Task statement: Set out exactly every line of the entries below, starting at the line that holds "right front paw: (1151, 724)" and stopping after the line that holds "right knee: (389, 172)".

(Items listed in a dataset)
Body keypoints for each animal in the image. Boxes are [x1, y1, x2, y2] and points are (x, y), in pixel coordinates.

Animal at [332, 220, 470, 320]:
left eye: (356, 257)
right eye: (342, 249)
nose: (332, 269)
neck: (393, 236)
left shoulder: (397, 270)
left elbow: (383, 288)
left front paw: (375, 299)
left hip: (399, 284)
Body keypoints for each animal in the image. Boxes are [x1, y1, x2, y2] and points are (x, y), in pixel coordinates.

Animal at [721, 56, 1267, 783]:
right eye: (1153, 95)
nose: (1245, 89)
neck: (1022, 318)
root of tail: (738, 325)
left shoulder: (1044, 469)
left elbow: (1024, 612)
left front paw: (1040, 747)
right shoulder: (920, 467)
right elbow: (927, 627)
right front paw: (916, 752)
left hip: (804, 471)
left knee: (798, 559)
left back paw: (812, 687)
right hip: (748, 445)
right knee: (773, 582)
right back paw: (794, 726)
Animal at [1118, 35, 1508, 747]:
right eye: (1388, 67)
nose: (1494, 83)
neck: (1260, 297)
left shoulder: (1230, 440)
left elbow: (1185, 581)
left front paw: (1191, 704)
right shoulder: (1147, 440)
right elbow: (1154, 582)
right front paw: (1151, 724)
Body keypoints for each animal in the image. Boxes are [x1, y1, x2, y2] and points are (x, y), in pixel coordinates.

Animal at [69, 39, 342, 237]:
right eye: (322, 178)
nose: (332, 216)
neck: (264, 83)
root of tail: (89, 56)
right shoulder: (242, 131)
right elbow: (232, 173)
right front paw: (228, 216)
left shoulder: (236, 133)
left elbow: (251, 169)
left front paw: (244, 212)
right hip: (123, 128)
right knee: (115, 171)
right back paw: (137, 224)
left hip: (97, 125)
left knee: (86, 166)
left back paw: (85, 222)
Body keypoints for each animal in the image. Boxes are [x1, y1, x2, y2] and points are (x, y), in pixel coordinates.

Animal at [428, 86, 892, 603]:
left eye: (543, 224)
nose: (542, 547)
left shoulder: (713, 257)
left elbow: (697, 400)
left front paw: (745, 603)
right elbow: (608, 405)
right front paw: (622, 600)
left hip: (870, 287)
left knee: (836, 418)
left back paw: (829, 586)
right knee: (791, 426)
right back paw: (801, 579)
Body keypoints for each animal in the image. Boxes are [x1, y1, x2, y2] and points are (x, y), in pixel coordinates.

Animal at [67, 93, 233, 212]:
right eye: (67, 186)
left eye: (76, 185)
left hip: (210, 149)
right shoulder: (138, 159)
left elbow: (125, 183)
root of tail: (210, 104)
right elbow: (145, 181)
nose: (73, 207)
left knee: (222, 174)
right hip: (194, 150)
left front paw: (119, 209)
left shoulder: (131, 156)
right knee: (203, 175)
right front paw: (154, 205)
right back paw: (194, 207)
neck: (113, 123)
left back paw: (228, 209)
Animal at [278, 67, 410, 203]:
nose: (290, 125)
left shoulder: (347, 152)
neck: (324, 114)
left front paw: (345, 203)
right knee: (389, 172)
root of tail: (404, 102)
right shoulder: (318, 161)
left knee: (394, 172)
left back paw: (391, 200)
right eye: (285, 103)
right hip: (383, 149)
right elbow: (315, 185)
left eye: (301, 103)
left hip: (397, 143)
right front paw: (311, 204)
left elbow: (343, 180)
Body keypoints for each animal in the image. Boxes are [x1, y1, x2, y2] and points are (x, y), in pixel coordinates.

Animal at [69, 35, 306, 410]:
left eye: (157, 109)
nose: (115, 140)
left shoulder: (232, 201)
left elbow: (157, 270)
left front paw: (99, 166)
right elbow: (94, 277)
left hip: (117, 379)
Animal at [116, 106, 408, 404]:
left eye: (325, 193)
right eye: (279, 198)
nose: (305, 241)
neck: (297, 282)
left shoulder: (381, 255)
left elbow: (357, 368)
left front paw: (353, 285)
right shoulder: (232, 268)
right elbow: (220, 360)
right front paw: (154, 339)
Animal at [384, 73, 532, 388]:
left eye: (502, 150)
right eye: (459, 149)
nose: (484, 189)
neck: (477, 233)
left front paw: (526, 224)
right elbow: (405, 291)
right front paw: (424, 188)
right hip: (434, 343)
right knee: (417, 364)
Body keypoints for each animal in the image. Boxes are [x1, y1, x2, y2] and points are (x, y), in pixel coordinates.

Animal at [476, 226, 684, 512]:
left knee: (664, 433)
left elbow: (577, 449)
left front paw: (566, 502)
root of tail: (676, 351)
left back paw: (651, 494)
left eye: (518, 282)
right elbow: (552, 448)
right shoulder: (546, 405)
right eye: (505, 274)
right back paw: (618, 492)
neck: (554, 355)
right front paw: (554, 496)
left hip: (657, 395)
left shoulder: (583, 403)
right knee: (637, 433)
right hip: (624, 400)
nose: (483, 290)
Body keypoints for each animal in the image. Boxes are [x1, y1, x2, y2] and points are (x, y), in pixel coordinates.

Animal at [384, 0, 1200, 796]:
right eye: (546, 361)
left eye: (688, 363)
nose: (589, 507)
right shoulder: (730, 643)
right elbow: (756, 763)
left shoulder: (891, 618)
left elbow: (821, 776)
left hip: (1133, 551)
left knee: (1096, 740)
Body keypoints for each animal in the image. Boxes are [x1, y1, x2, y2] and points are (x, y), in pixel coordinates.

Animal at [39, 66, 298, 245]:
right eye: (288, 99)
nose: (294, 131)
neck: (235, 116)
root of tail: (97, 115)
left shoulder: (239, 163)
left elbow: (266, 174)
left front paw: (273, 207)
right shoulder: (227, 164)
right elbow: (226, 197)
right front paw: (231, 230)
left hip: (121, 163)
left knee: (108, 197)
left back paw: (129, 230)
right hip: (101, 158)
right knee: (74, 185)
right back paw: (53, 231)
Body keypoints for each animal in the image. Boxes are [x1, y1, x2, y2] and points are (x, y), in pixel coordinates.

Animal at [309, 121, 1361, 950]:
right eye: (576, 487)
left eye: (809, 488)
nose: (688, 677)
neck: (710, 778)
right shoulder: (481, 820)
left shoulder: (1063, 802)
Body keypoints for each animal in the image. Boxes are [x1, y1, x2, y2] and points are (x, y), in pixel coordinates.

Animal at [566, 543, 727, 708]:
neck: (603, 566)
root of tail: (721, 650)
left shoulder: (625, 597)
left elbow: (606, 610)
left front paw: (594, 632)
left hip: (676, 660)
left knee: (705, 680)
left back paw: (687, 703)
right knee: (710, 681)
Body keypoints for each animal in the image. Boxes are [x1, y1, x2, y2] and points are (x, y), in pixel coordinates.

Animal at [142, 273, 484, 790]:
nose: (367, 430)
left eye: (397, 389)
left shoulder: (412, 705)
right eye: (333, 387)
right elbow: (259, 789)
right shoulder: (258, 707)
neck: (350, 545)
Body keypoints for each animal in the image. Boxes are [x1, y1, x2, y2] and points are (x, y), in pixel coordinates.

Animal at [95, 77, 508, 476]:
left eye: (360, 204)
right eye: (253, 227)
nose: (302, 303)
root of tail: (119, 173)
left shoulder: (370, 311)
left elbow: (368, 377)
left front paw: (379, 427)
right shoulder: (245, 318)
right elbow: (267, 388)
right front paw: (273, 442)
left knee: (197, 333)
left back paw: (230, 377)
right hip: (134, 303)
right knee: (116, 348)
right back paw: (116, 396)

Answer to the problem:
right front paw: (1151, 724)
Body keypoints for each animal in the image. Boxes are [x1, y1, x2, y2] and points are (x, y), in pixel coordinates.

Animal at [69, 39, 342, 237]:
right eye: (322, 178)
nose: (332, 216)
neck: (264, 83)
root of tail: (89, 56)
right shoulder: (242, 131)
right elbow: (232, 173)
right front paw: (228, 216)
left shoulder: (236, 133)
left elbow: (251, 169)
left front paw: (244, 212)
right hip: (123, 128)
right knee: (115, 171)
right back paw: (137, 224)
left hip: (97, 125)
left knee: (86, 166)
left back paw: (85, 222)
Body keypoints for each animal in the image. Boxes are [x1, y1, x2, y2] and points are (x, y), in pixel coordinates.

Animal at [428, 86, 892, 603]:
left eye: (543, 224)
nose: (542, 547)
left shoulder: (713, 257)
left elbow: (697, 400)
left front paw: (745, 603)
right elbow: (608, 405)
right front paw: (622, 600)
left hip: (870, 287)
left knee: (836, 418)
left back paw: (829, 586)
right knee: (791, 426)
right back paw: (801, 579)
Body keypoints for each animal in the image. Boxes are [x1, y1, x2, y2] and points are (x, y), in pixel coordinates.

Animal at [67, 93, 233, 212]:
right eye: (67, 186)
left eye: (76, 185)
left hip: (210, 149)
right shoulder: (138, 159)
left elbow: (125, 183)
root of tail: (210, 104)
right elbow: (145, 181)
nose: (73, 207)
left knee: (222, 174)
right hip: (194, 150)
left front paw: (119, 209)
left shoulder: (131, 156)
right knee: (203, 175)
right front paw: (154, 205)
right back paw: (194, 207)
neck: (113, 123)
left back paw: (228, 209)
Animal at [278, 67, 410, 203]:
nose: (290, 125)
left shoulder: (347, 152)
neck: (324, 114)
left front paw: (345, 203)
right knee: (389, 172)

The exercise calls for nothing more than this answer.